Task details:
State how many lines of the entries below contain the string "That", counting only matches with the same capitalization. Reply with the number alone.

[A block of data]
-.-.-

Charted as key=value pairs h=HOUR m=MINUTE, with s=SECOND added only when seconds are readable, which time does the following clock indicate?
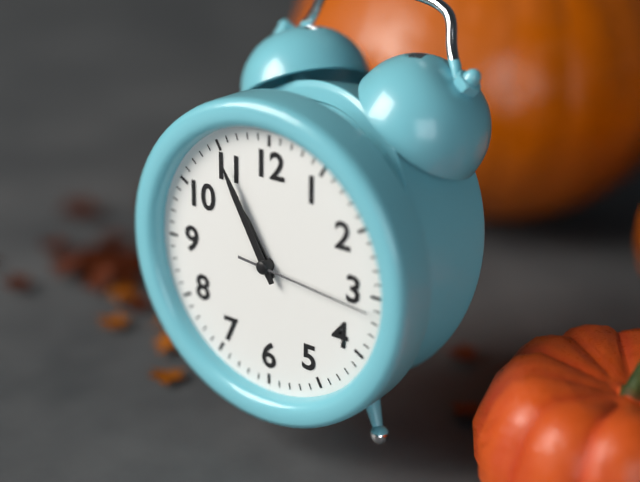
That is h=10 m=55 s=16
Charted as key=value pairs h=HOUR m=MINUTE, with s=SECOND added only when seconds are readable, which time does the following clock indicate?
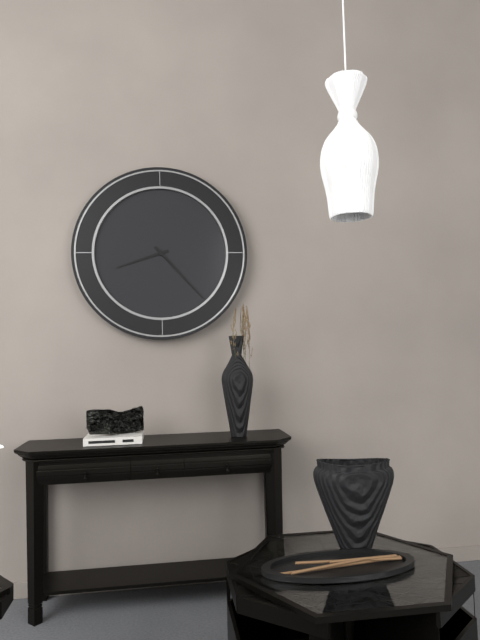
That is h=8 m=23
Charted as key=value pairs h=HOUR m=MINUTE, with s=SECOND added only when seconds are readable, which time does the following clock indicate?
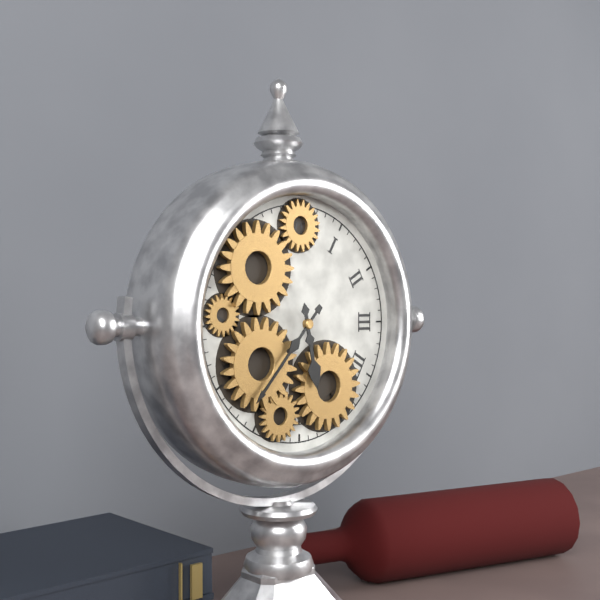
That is h=5 m=37
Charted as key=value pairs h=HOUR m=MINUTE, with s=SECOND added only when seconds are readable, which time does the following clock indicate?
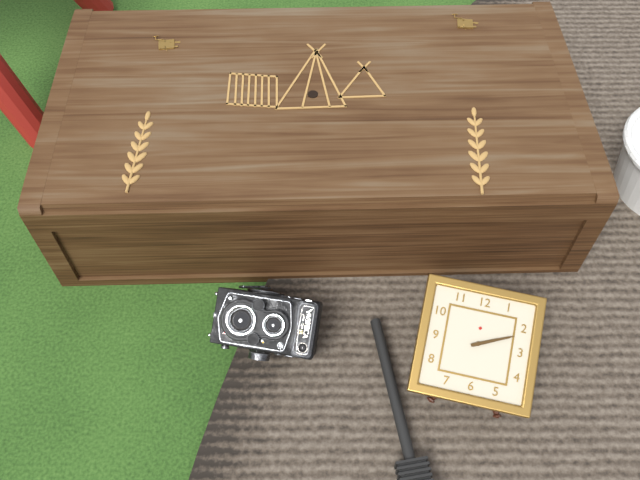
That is h=2 m=11
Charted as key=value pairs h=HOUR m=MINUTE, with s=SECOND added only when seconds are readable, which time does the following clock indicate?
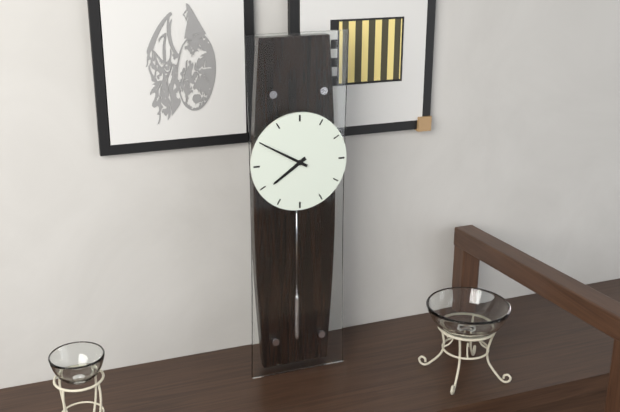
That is h=7 m=50
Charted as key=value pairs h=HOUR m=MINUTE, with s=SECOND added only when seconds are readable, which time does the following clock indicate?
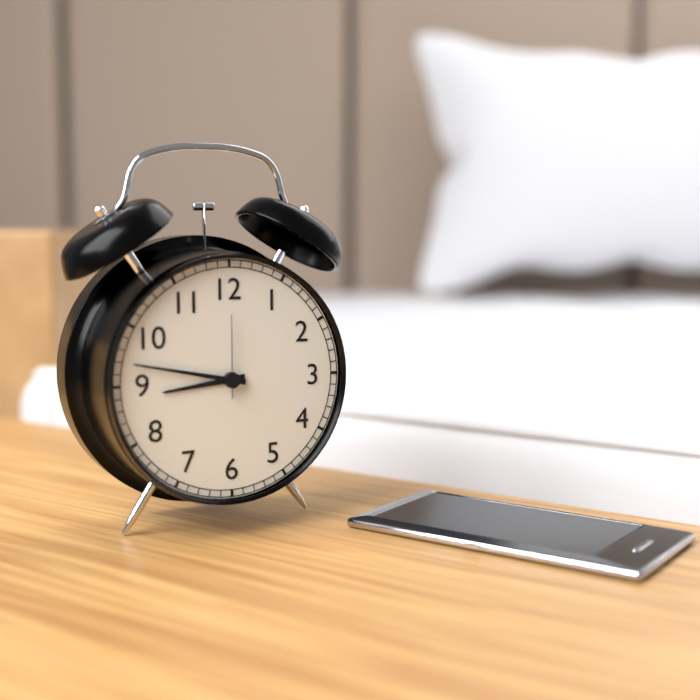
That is h=8 m=47 s=0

-.-.-

Answer below:
6